The first of these passages affirms that “as Eve, having Adam for her husband, but being still a virgin ... being disobedient, became both to herself and to the whole human race the cause of death; so also Mary, having her destined husband and yet [pg 258] a virgin, being obedient, became both to herself and to the whole human race the cause of salvation[532].” There seems no difficulty in granting all this, and yet the conclusion by no means follows that the Blessed Virgin is to be regarded as a mediatrix and intercessor with God, next after her Son[533]. Eve was certainly the cause of death to the whole human race, because through her transgression Adam was made to transgress; and in him all mankind are made sinners. But it does not appear that original sin came to all mankind directly from Eve, or that she was any otherwise the cause of death to our race, except by bringing Adam into the transgression: otherwise we must suppose that our Lord, being born of a woman, must have inherited a sinful nature; for even Massuet does not make the Virgin sinless. As the transgression of Eve therefore, although [pg 259] no doubt her own act, was only instrumentally and indirectly the cause of our condemnation, so the obedience of the Virgin Mary, although her own act, was only instrumentally and indirectly the cause of our salvation, that is, by leading to the incarnation and birth of our Lord[534]. And if so, there is no foundation whatever for making her a mediatrix and intercessor with God.
But still stronger reliance appears to be placed upon the next passage, in which the Virgin Mary is called “the advocate of the Virgin Eve[535].” And yet that very passage supplies a proof that this term cannot be taken otherwise than in a figurative and [pg 260] improper sense: for Irenæus therein asserts that “as the human race was condemned to death through a virgin, so it is saved through a virgin;” i. e. as he himself explains it, through her submission to the angelic announcement of the will of God, that his Son should be born of her. Now it would be clear blasphemy to ascribe our salvation to the Virgin otherwise than in a figurative sense, as being an instrument in the divine hand for its accomplishment by becoming the mother of the real Saviour; and so, in the same figurative sense she was the advocate of Eve, by becoming the mother of him who was really her advocate. The figure is, no doubt, rather bold, but still it is evidently but a figure.

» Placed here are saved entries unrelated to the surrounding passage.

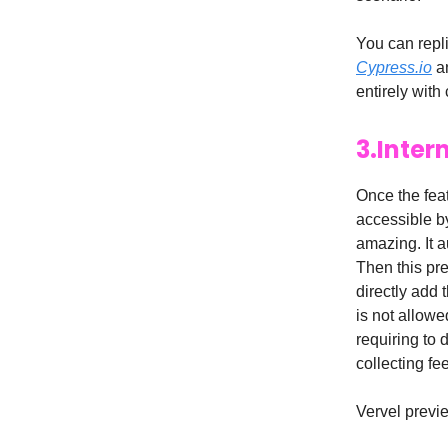
You can repli
Cypress.io
a
entirely with 
3.Inter
Once the fea
accessible by
amazing. It a
Then this pr
directly add
is not allowe
requiring to 
collecting fe
Vervel previe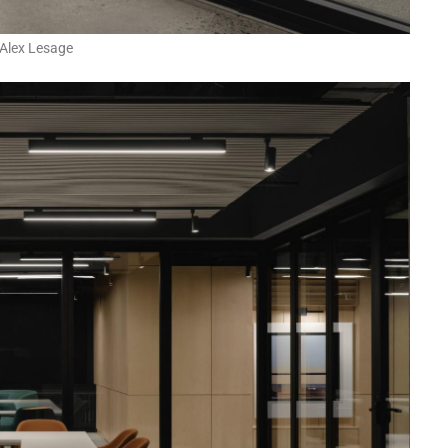
Alex Lesage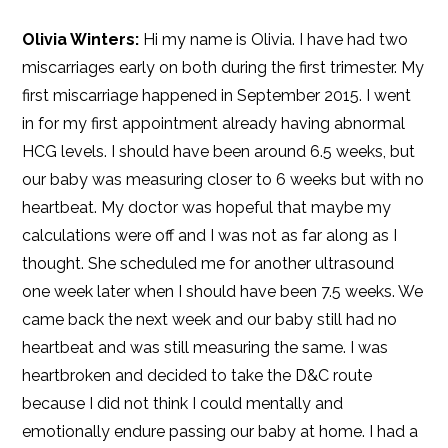
Olivia Winters:
Hi my name is Olivia. I have had two
miscarriages early on both during the first trimester. My
first miscarriage happened in September 2015. I went
in for my first appointment already having abnormal
HCG levels. I should have been around 6.5 weeks, but
our baby was measuring closer to 6 weeks but with no
heartbeat. My doctor was hopeful that maybe my
calculations were off and I was not as far along as I
thought. She scheduled me for another ultrasound
one week later when I should have been 7.5 weeks. We
came back the next week and our baby still had no
heartbeat and was still measuring the same. I was
heartbroken and decided to take the D&C route
because I did not think I could mentally and
emotionally endure passing our baby at home. I had a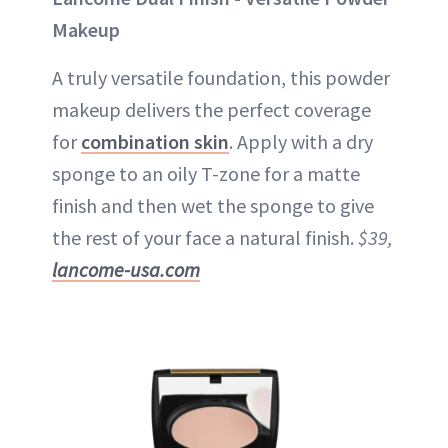
Makeup
A truly versatile foundation, this powder
makeup delivers the perfect coverage
for
combination skin
. Apply with a dry
sponge to an oily T-zone for a matte
finish and then wet the sponge to give
the rest of your face a natural finish.
$39,
lancome-usa.com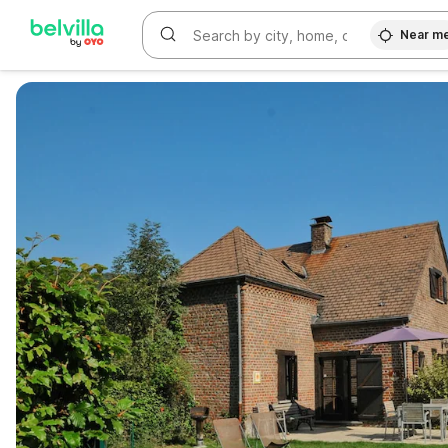
Near m
WIZARD MEMBER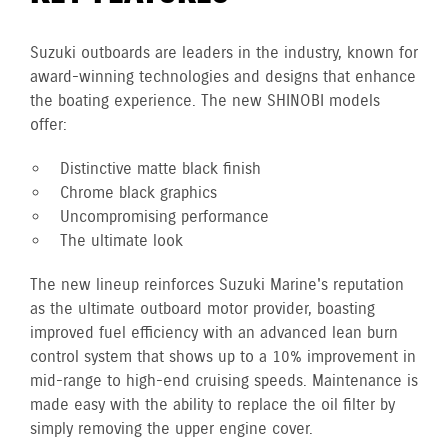
Suzuki outboards are leaders in the industry, known for
award-winning technologies and designs that enhance
the boating experience. The new SHINOBI models
offer:
Distinctive matte black finish
Chrome black graphics
Uncompromising performance
The ultimate look
The new lineup reinforces Suzuki Marine's reputation
as the ultimate outboard motor provider, boasting
improved fuel efficiency with an advanced lean burn
control system that shows up to a 10% improvement in
mid-range to high-end cruising speeds. Maintenance is
made easy with the ability to replace the oil filter by
simply removing the upper engine cover.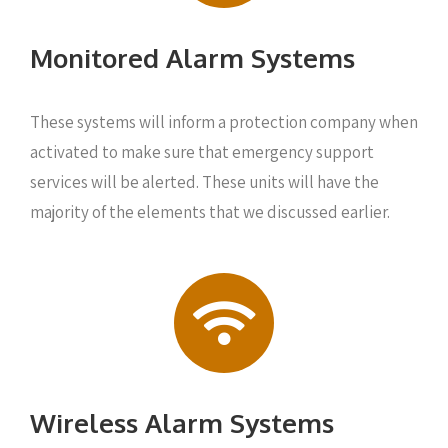
Monitored Alarm Systems
These systems will inform a protection company when
activated to make sure that emergency support
services will be alerted. These units will have the
majority of the elements that we discussed earlier.
Wireless Alarm Systems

This interpretation indeed is so obvious, that to us, who have no such prejudices as the members of the Roman Church, it would have been unnecessary to insist upon it, were it not for the violent perversion of the passage by their writers. It is, perhaps, worthy of more distinct indication, that Irenæus, by declaring that the Blessed Virgin was the cause of salvation to herself, as well as to others[536], directly contradicts the idea held by some in the Roman Church, (and I believe in the Greek likewise,) that she was entirely sinless. On the other [pg 261] hand, he undoubtedly countenances (although he does not use) the appellation given to her by many, of the mother of God[537].
Chapter XXI. Account of the Gnostic Teachers and Their Tenets.
Section I. Simon Magus, Nicolas, and the Ebionites.
Several writers have speculated upon the sources of the Gnostic errors; but, I believe that the assertion of Irenæus remains uncontradicted, that Simon Magus was the first to give them a definite form[538]. We learn from Theodoret[539], Elias Cretensis[540], and Nicetas[541], that he imagined an ogdoad of superior [pg 263] beings, all the rest of whom emanated from the first. He imagined one First Cause, the source of all existence, with whom he joined his Thought (Ἔννοια). Irenæus mentions no more than these[542]. Simon taught that this Thought, issuing forth from the Supreme Father, and knowing his intentions, descended from above, and produced the Angels and Powers by whom the world was made, and who were ignorant of the Father: that they, not wishing to acknowledge any author of their existence, detained her, and subjected her to every kind of contumely, to prevent her return to the Father, and caused her to exist in this world in perpetual transmigration from one female form to another.
He taught that he himself was this Supreme Father[543], and a prostitute, named Helena, whom he had purchased at Tyre, and with whom he cohabited, was his Thought, who had been formerly the Trojan Helen: that she was the lost sheep[544], and that he was come down upon earth to rescue her from the bondage in which she was held; and to rescue man by the knowledge of himself from the tyranny they were under to the angels who created the world. This tyranny was obedience to the moral law, which was imposed upon man by the agency of the inspired persons of the old dispensation solely to keep him in [pg 264] subjection: and the deliverance he accomplished for his followers was to bring them to believe that all actions were indifferent in their own nature, and that the will of the Creative Powers was the only thing which made one action more just than another. To do away with this tyranny, he declared that he had transformed himself first into a resemblance to the angels, then into that of man; in which latter form he had appeared in Judæa as the Son, and there apparently suffered; but only apparently[545]; that he had afterwards manifested himself to the Samaritans as the Father, and to the rest of the world as the Holy Ghost[546].